Streptococcus iniae virulence is associated with a distinct genetic profile

Abstract

Streptococcus iniae causes meningoencephalitis and death in commercial fish species and has recently been identified as an emerging human pathogen producing fulminant soft tissue infection. As identified by pulsed-field gel electrophoresis (PFGE), strains causing disease in either fish or humans belong to a single clone, whereas isolates from nondiseased fish are genetically diverse. In this study, we used in vivo and in vitro models to examine the pathogenicity of disease-associated isolates. Strains with the clonal (disease-associated) PFGE profile were found to cause significant weight loss and bacteremia in a mouse model of subcutaneous infection. As little as 10(2) CFU of a disease-associated strain was sufficient to establish bacteremia, with higher inocula (10(7)) resulting in increased mortality. In contrast, non-disease-associated (commensal) strains failed to cause bacteremia and weight loss, even at inocula of 10(8) CFU. In addition, disease-associated strains were more resistant to phagocytic clearance in a human whole blood killing assay compared to commensal strains, which were almost entirely eradicated. Disease-associated strains were also cytotoxic to human endothelial cells as measured by lactate dehydrogenase release from host cells. However, both disease-associated and commensal strains adhered to and invaded cultured human epithelial and endothelial cells equally well. While cellular invasion may still contribute to the pathogenesis of invasive S. iniae disease, resistance to phagocytic clearance and direct cytotoxicity appear to be discriminating virulence attributes of the disease-associated clone.

FIG. 1

Weight change observed in hairless, female mice 72 h after subcutaneous injection with disease-associated (shaded bars) and commensal (open bars) strains of S. iniae. Bars represent median weight gain ± range. ∗, significantly different (P < 0.005) from weight change in the Cytodex control group as calculated by the Wilcoxon signed-rank test.

*Extracted material*:
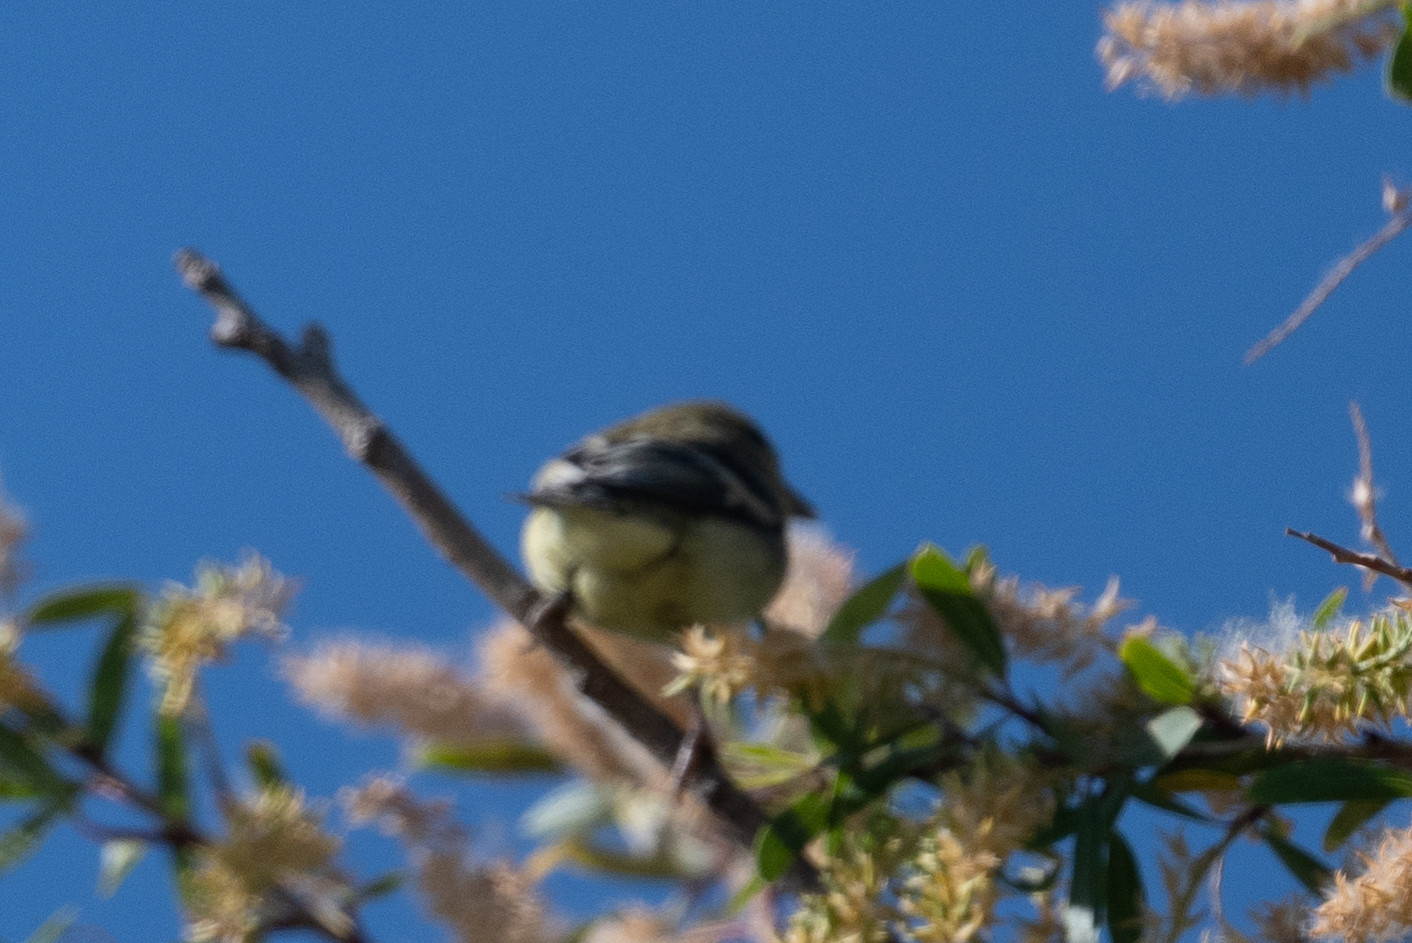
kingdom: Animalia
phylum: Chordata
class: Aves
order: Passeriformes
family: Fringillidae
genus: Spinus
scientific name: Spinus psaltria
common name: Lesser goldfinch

*Problems and tasks*:
1. Please edit the Streptococcus iniae passage from "Weight change observed" up to and including "Wilcoxon signed-rank test.", swapping "open bars" for "white bars".
2. Proceed with the Streptococcus iniae passage, writing on from its last sentence.
Ignore the records; they have nothing to do with this work.

*Task-by-task answers*:
1.
Weight change observed in hairless, female mice 72 h after subcutaneous injection with disease-associated (shaded bars) and commensal (white bars) strains of S. iniae. Bars represent median weight gain ± range. ∗, significantly different (P < 0.005) from weight change in the Cytodex control group as calculated by the Wilcoxon signed-rank test.

2.
FIG. 2

Resistance to phagocytosis of S. iniae strains in whole blood. Bars indicate the percentage of viable organisms relative to initial inoculum (100%) remaining after 1.5 h of rotation in fresh human blood. The results represent the mean ± SD for disease-associated (shaded bars) and commensal (open bars) strains.

FIG. 3

Injury to BMEC monolayers exposed to disease-associated (9117) and commensal (9066) strains of S. iniae (5.0 × 10⁸ CFU) for 3 h in comparison to the cytolytic GBS strain A909 (5.0 × 10⁷ CFU). The higher inoculum used for S. iniae was required in order to obtain equivalent results. Bars indicate the mean LDH released, ± SD, relative to total LDH released from lysed monolayers.

FIG. 4

Electron micrograph of HEp-2 epithelial cells exposed to disease-associated S. iniae strain 9117 illustrating streptococci internalized within a membrane-bound vesicle.

FIG. 5

Invasion of HEp-2 epithelial cells by S. iniae disease-associated strain 9117 in the presence of the actin polymerization inhibitor cytochalasin D (CD). Bars indicate the mean level of invasion ± SD at increasing concentrations of inhibitor.

FIG. 6

BMEC adherence (shaded bars) and invasion (open bars) by disease-associated (9117) and commensal (9066) strains of S. iniae in comparison to the invasive GBS strain COH1. Bars indicate the mean adherence/invasion, ± SD, relative to the initial inoculum.